*What the task requires:* What you give back from the listing below should be an exact copy of the lines from the one with "border-bottom: 6px solid" down to the one with "font-size: 29px ->", and it should contain no pictures.

*Material supplied:*

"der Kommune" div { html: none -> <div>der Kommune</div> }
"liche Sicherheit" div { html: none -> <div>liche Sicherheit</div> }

==

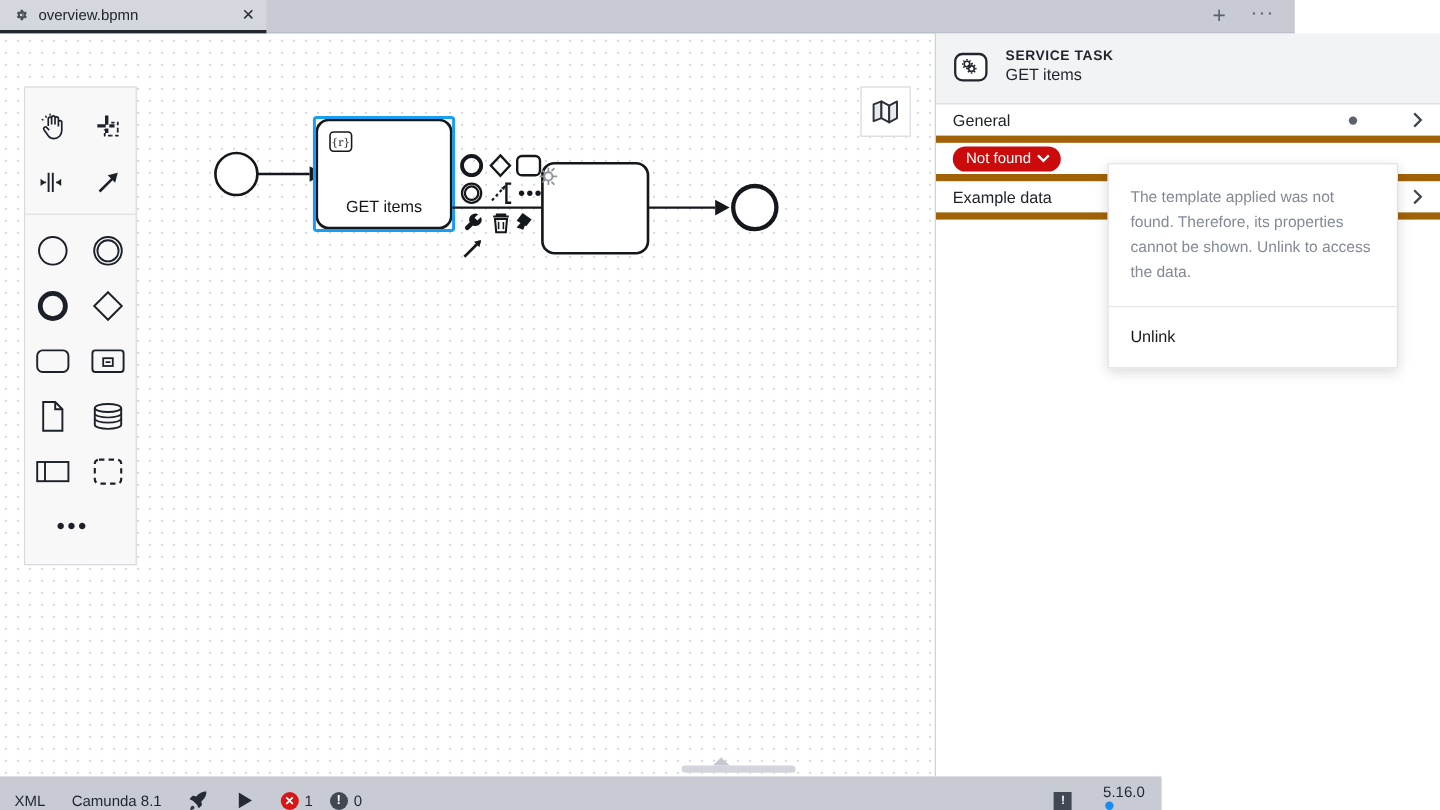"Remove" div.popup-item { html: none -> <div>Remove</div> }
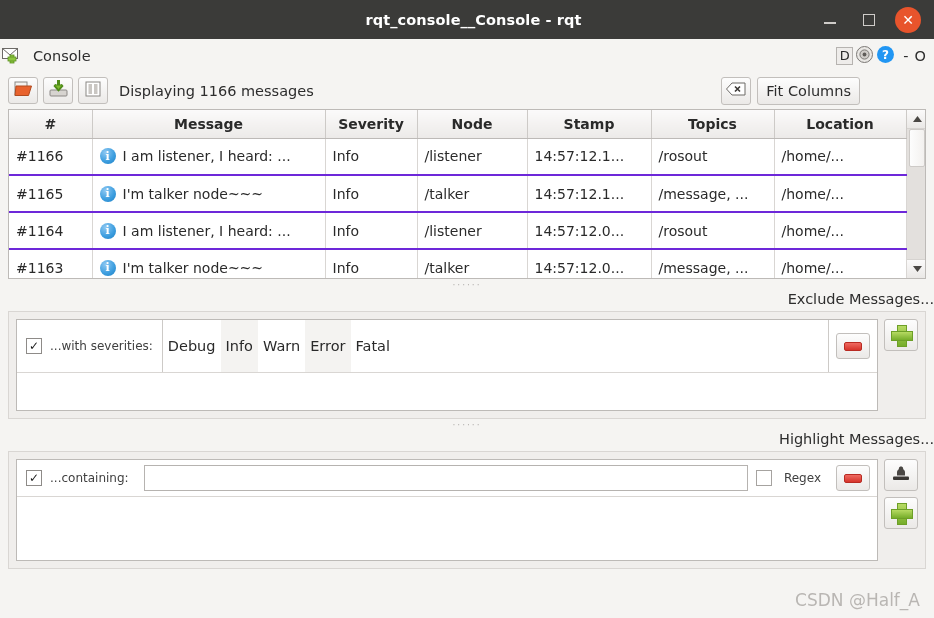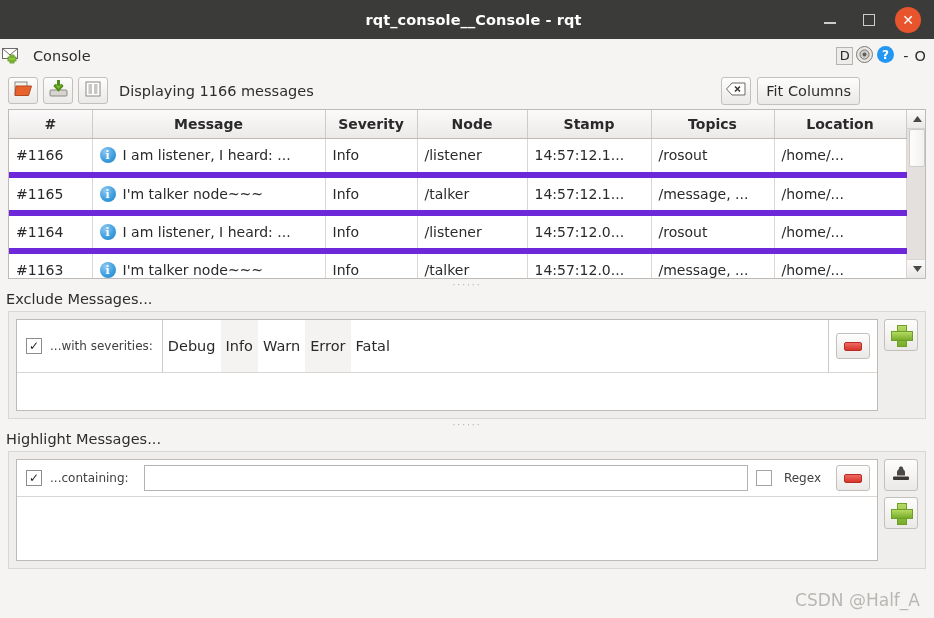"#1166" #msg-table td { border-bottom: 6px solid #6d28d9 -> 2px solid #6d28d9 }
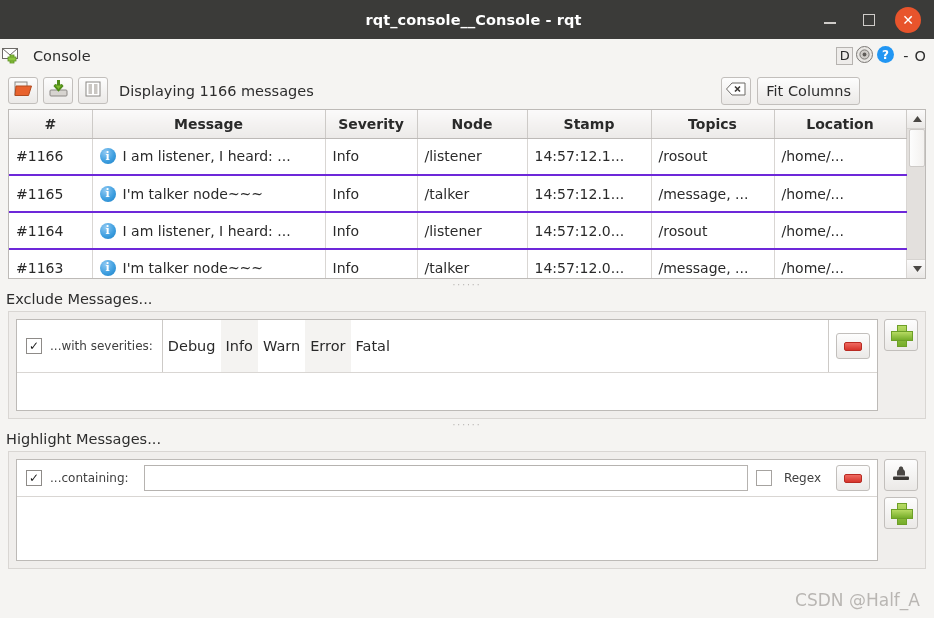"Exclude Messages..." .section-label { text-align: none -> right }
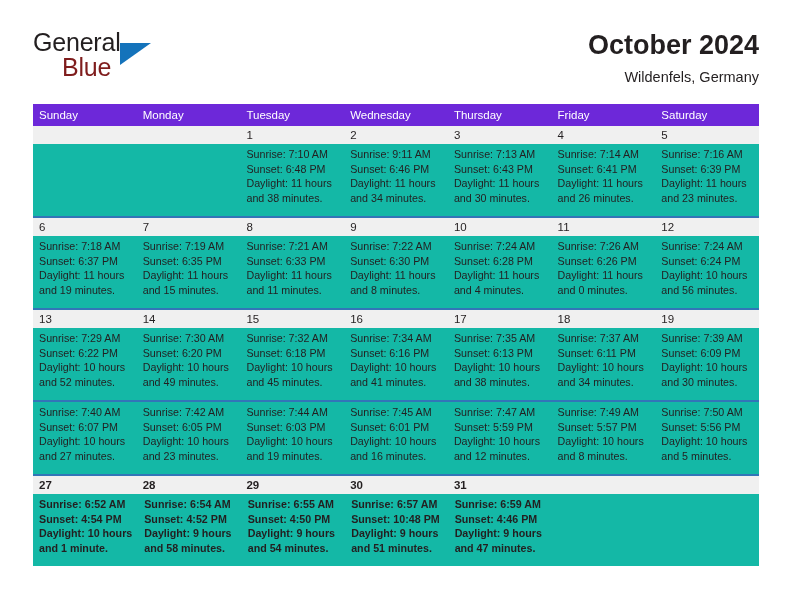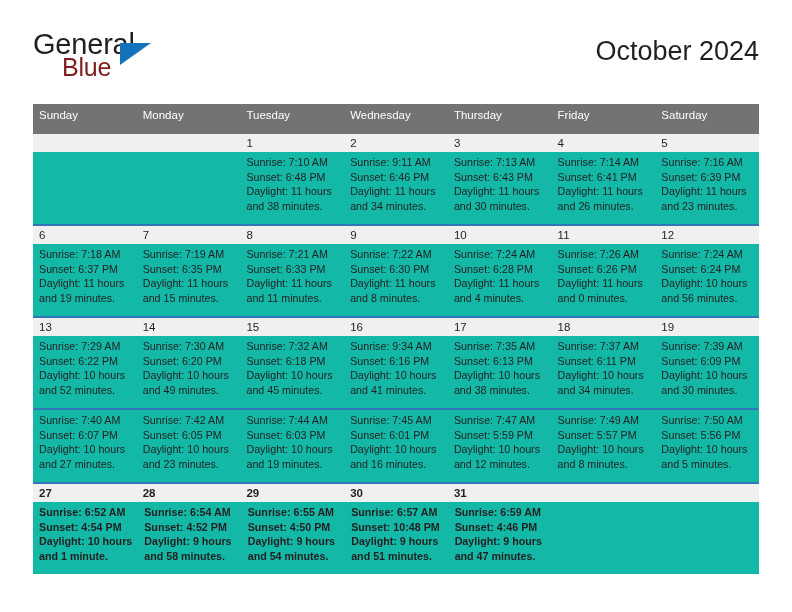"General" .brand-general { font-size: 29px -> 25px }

*Solution to the problem:*
"#1166" #msg-table td { border-bottom: 6px solid #6d28d9 -> 2px solid #6d28d9 }
"Exclude Messages..." .section-label { text-align: none -> right }
"General" .brand-general { font-size: 29px -> 25px }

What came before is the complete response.